The MAP kinase-interacting kinases lie downstream of the classical ERK and stress-activated p38 MAP kinase pathways. Their best-known and only validated substrate is eukaryotic initiation factor-eIF4E, a protein which plays a crucial role in protein synthesis and its control. However, the physiological roles of the MNKs remain unclear.
There are two MNK genes in mammals. MNK2 is expressed at high levels in adipose tissue and liver, suggesting it may be involved in controlling metabolism. To test this, MNK2-knockout (KO) and wild-type mice were fed an energy-rich high-fat diet. While, as expected, HFD-fed wild-type mice show substantial weight gain and glucose intolerance, HFD-fed MNK2-KO mice are protected against both effects, and show lower fasting blood glucose and insulin levels. Wild-type mice also develop adipose tissue inflammation, whereas HFD-fed MNK2-KO mice are protected against this.

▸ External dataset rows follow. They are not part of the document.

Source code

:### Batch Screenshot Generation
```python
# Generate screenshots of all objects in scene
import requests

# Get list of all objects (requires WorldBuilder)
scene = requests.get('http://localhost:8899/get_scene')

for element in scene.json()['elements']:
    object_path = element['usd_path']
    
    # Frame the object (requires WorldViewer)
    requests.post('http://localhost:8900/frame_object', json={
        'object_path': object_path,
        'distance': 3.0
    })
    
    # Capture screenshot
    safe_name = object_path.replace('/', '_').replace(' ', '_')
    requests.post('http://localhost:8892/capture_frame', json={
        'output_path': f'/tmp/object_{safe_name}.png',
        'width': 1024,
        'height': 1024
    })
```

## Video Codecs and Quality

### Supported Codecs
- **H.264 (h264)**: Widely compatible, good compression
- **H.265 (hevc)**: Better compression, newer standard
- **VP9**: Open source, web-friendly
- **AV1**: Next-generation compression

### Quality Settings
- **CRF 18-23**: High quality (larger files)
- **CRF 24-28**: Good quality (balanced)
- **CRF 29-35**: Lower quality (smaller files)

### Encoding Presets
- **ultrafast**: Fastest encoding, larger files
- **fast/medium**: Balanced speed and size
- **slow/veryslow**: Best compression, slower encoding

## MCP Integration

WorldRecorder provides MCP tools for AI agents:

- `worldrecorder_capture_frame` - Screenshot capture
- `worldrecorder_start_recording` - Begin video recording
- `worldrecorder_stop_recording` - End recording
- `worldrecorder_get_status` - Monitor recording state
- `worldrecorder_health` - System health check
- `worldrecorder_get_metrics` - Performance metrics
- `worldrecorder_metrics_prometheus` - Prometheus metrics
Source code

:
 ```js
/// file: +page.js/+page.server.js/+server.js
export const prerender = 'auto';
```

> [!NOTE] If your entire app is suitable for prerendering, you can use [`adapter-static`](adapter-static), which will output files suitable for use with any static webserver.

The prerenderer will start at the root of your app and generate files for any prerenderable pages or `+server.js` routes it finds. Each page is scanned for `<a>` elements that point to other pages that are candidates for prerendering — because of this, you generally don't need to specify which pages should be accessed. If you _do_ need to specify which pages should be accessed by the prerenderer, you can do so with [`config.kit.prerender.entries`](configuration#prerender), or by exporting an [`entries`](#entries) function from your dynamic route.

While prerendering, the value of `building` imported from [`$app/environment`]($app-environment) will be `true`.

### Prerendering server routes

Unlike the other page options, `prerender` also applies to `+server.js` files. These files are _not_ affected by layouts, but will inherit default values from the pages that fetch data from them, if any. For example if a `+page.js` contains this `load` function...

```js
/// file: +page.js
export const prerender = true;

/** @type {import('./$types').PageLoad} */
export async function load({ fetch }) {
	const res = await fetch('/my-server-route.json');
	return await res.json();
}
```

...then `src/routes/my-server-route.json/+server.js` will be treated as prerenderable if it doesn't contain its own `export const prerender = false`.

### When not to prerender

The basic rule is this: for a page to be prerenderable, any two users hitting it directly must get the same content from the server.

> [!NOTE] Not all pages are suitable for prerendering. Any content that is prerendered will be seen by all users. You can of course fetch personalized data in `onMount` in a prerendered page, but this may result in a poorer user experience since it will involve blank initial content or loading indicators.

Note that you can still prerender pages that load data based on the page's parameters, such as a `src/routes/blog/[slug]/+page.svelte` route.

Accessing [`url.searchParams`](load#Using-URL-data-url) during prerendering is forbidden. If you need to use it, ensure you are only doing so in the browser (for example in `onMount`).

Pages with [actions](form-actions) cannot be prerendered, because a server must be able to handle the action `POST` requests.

MNK2-KO mice fed a normal diet have fewer but larger fat cells, such that their basal fat mass is similar to that of wild-type mice. On a HFD, the fat cells of wild-type mice expand, but those of MNK2-KO mice do not. This may well explain why MNK2-KO mice are protected against weight gain. The smaller number of fat cells suggests MNK2 may play a role in adipogenesis. Indeed, data from the 3T3-L1 in vitro model of adipocyte differentiation strongly support the idea that MNK2 plays a crucial role in adipogenesis.
Our data reveal a novel role for the MNKs in adipose tissue biology and obesity. Given that MNKs are not essential for mouse viability, they are potential targets for the management of obesity and metabolic disease.